EXCERPT TO READ:
● ● ● ● ● ● ●

Hi all! I am a physical oceanographer and new in python and I recently watched a tutorial about minimizing the processing time of computationally expensive data (If I understood it correctly) by using dask= “parallelized”.
My issue here is that I am dealing with 4D (sliced) files of dimensions:[time,depth,lat,lon] = [365,32,56,48]. I discovered 2 ways of handling the data:
A) The “lazy” xarray reading of data like this:
temp= xr.open_dataset(’/home/directory/T_2011_2D.nc’)[‘votemper’][:,:,:,:] , where ipython reads the file instantly but later on when I want to use temp e.g. in a for loop, it takes ages.
B) The very slow xarray reading of data like this:
temp[:,:,:,:]= xr.open_dataset(’/home/directory/T_2011_2D.nc’)[‘votemper’][:,:,:,:], where ipython takes too much time to open/read/load the temperature values but then, processing temp e.g in a for loop, takes only a minute.
Now I am not sure if there is a solution to this problem but recently I learned about the dask=“parallelized” function and some high-order programming that could potentially offer a compromise in the time that ipython takes to read & process the large dataset (because I have to repeat the same procedure for 7 other variables of the same dimension and throughout many boxes in the ocean).

● ● ● ● ● ● ●

ENTRIES PROVIDED:
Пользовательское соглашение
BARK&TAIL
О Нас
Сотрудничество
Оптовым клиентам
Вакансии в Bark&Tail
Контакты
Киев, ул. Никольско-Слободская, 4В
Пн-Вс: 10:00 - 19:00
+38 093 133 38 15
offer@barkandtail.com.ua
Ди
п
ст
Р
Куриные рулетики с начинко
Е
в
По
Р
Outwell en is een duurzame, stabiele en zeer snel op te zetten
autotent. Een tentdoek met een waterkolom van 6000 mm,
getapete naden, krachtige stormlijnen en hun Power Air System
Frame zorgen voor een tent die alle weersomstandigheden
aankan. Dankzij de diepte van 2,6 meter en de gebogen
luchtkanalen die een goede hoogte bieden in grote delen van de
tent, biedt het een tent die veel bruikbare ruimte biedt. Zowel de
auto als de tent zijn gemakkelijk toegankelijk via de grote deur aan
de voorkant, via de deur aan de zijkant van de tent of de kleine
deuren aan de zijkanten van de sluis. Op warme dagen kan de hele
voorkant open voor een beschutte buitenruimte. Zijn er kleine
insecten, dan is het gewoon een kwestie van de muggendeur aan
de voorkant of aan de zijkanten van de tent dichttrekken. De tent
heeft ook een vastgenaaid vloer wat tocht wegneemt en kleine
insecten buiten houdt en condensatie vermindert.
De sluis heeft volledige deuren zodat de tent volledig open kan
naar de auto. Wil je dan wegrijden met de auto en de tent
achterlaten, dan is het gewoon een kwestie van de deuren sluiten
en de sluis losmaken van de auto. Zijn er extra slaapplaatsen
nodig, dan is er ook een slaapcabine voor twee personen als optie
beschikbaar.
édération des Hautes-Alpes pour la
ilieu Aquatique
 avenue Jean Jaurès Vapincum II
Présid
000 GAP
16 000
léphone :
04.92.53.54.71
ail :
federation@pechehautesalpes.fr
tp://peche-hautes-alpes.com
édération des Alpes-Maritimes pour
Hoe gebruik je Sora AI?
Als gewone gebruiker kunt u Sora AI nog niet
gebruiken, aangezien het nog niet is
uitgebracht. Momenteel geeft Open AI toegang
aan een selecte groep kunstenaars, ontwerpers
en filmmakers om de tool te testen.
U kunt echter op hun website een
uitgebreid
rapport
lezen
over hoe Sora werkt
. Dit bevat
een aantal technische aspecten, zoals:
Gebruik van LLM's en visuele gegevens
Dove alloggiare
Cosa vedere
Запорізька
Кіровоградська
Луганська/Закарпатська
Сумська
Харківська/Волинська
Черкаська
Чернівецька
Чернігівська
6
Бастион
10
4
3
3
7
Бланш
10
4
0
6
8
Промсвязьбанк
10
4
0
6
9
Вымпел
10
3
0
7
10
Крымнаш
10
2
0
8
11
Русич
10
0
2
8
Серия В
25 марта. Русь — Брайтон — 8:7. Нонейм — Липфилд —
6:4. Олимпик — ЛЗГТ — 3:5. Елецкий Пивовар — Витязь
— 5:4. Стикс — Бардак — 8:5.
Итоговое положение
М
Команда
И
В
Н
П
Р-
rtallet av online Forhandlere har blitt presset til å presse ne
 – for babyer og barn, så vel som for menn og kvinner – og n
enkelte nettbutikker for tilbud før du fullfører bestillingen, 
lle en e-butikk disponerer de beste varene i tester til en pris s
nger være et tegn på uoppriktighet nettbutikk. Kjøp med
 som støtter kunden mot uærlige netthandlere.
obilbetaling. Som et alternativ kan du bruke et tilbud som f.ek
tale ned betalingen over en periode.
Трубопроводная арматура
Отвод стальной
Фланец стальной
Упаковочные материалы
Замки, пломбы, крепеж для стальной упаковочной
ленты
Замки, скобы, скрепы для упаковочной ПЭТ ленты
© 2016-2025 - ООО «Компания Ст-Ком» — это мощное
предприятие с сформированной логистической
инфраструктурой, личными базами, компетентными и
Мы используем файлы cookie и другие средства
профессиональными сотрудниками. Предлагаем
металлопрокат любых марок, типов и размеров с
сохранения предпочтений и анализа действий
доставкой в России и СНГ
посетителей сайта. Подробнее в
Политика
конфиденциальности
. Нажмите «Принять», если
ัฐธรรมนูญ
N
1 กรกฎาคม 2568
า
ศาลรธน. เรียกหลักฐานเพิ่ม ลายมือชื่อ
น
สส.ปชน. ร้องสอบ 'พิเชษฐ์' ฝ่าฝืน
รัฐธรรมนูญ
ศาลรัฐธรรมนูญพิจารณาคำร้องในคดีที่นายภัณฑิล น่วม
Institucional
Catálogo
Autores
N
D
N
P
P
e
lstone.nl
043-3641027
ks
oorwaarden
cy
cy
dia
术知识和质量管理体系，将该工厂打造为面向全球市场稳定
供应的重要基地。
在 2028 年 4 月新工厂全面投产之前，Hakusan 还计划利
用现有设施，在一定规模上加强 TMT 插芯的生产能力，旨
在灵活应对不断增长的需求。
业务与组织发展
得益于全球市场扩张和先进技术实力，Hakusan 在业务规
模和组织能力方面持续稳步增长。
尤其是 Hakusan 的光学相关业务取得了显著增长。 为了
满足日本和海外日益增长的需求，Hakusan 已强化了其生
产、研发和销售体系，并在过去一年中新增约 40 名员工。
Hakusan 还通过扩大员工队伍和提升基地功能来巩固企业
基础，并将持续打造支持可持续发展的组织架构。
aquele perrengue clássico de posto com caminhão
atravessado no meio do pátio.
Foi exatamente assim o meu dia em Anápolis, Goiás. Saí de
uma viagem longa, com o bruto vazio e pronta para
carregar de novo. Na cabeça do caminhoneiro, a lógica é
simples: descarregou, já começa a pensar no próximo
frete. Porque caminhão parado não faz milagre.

● ● ● ● ● ● ●

REQUIRED TASKS:
1. Answer these from the post about xarray:
(a) What are the dimensions of the files, given as [time,depth,lat,lon]?
(b) With the slow way of reading the data, how long does processing temp in a for loop take?
(c) For how many other variables must the same procedure be repeated?
2. Please retype the part of the post about xarray that opens with the words containing "My issue here" and closes with "only a minute.".
3. Write what comes next in the post about xarray, starting after its last sentence.
Nothing in the lines has any bearing on what you are asked to do.

RESPONSES FOR EACH TASK:
1.
(a) [365,32,56,48]
(b) Only a minute.
(c) 7

2.
My issue here is that I am dealing with 4D (sliced) files of dimensions:[time,depth,lat,lon] = [365,32,56,48]. I discovered 2 ways of handling the data:
A) The “lazy” xarray reading of data like this:
temp= xr.open_dataset(’/home/directory/T_2011_2D.nc’)[‘votemper’][:,:,:,:] , where ipython reads the file instantly but later on when I want to use temp e.g. in a for loop, it takes ages.
B) The very slow xarray reading of data like this:
temp[:,:,:,:]= xr.open_dataset(’/home/directory/T_2011_2D.nc’)[‘votemper’][:,:,:,:], where ipython takes too much time to open/read/load the temperature values but then, processing temp e.g in a for loop, takes only a minute.

3.
The example of for loop is like this:
mld2d = np.asarray(MLD) ##make it a numpy array
depths2 = np.asarray(depths)
depths2d = np.tile(depths2[:,None,None],(1,len(latp[:])+2,len(lonp[:])+2)) ## 3D (depth,lat,lon)
idx2dT = np.nannp.zeros(temp[:,0,:,:].shape)
idx2d = np.nannp.zeros(mld2d[:,:,:].shape)
depthsmask = np.nan*np.zeros(depths2d[:,:,:].shape)
depthsmask = depths2d[:,:,:]*maskfile2[:,:,:]
for day in range(0,len(time)):
for j in range(0,len(latp)):
for i in range(0,len(lonp)):
if np.isnan(mld[day,j,i]):
idx2dT[day,j,i] = np.nan
else:
idx2dT[day,j,i] = np.abs(depthsmask[:,j,i]-mld2d[day,j,i]).argmin()
Can anyone help me with this?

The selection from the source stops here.